Other HLA haplotypes have also been associated with MS, including DR3 and DQ2, but to a lesser degree than DW2.[26,39,40] The DR3 association is with the DR17, DQ2 haplotype, presented as HLA-DRB1*0301, DRB3*0101, DQA1*0501, DQB1*0201.[41] In some studies comparing Brazilian MS patients of African origin with ethnically matched controls [17m23], an increased frequency of DQ6 (DQA1*0201, DQB1*0602) in the absence of DR15 was observed. This observation may indicate that the DQ molecule rather than the DR molecule is functionally responsible for the disease-predisposing association in MS. A Sardinian study found DR4 to be increased in patients with MS compared with control individuals.[42]

In our study, we examined the frequency of HLA class II alleles DRB1* and DQB1* and found a higher frequency of DRB1*03, DQB1*03 and DQB1*02 alleles in patients with RRMS compared with the healthy control group. Furthermore, patients with RRMS carrying these alleles showed a better response to IFN β-1a treatment than those who did not carry these alleles, as was shown. This suggests that the DRB1*03, DQB1*03 and DQB1*02 alleles may be involved in both disease susceptibility and IFN β-1a response. Although our findings from this small cohort warrant further investigation in a larger population, they indicate that the DRB1*03, DQB1*03 and DQB1*02 alleles may have utility as pharmacogenomic markers in RRMS.

As MS is characterized by inflammatory mechanisms, genes encoding cytokines, such as TNF-α and IFN-γ, are important candidates for genetic markers in MS, particularly as they reside between the HLA class I and II regions.[43,44] TNF-α and TNF β are believed to contribute to tissue injury in MS by enhancing the local inflammatory process via recruitment and activation of other inflammatory cells contributing to myelin damage.[45] The production of IL-10 by activated macrophages and T cells exerts an anti-inflammatory effect by down-regulating the production of IFN-γ and major histocompatibility complex (MHC) class II expression on monocytes.[46] In active and stable MS, serum IL-10 levels may be low.[47,48] Levels of IL-4 and TGF β can be decreased or increased in patients with MS; high levels are seen in short-term disease with minor disability and are more common in RRMS than in secondary progressive MS.[49] TGF β is a potent anti-inflammatory cytokine, which is produced by CD8+ and CD45 RA+ cells. It suppresses the expression of pro-inflammatory cytokines and counteracts IFN-γ- and TNF-α-mediated aberrant MHC class II expression.[49]

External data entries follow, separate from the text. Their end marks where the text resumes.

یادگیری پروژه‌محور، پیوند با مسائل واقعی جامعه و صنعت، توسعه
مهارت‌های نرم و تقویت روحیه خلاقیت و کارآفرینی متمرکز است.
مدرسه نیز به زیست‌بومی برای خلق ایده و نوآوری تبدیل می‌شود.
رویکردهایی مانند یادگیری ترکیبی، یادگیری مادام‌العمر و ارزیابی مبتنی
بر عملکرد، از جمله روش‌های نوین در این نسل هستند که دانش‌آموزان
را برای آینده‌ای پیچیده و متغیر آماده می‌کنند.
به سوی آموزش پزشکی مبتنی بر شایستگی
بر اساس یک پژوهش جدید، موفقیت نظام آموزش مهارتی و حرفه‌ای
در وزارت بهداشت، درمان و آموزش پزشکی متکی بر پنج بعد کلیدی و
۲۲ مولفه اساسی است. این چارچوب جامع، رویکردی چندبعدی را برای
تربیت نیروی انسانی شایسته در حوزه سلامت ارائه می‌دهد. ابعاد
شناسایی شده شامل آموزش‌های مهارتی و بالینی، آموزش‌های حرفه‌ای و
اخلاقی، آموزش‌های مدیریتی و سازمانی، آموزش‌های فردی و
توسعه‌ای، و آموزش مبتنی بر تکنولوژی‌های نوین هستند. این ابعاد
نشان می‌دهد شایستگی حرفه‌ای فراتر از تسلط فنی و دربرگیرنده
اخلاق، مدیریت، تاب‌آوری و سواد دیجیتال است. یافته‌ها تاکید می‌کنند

In our study, we monitored the effect of IFN β-1a treatment on the levels of many of the key molecules implicated in MS (ICAM-I, TNF-α, TGF β, IL-10, IFN-γ). Of the cytokines we measured, TGF β and IFN-γ showed the most interesting patterns. Most of the patients with RRMS (71%) had subnormal levels of TGF β at baseline. In the 17 patients we studied, treatment resulted in an increase in TGF β levels in most cases (76%). An increase in this potent anti-inflammatory cytokine would be expected to counteract the production of inflammatory cytokines such as IFN-γ and aberrant MHC class II expression.[49] These effects should reduce disease activity and, indeed, a significant improvement in relapse rates and EDSS scores was seen in this population by the end of the study. The complexity and heterogeneity of MS, leads to difficulties in the selection of an appropriate DMD, since the effects of these drugs may differ according to the genetic susceptibility of the patient. The possibility of genetic screening before the initiation of a specific treatment may permit the tailoring of appropriate therapy to the individual patient, so improving the prognosis. The results, which demonstrated a high beneficial effect of the treatment with IFN β1a among the patients carrying these certain alleles, should be judged cautiously, since the number of the patients was small, and more extensive studies, both prospective and retrospective, with a larger number of patients and different disease-modifying drugs, are needed to verify this hypothesis.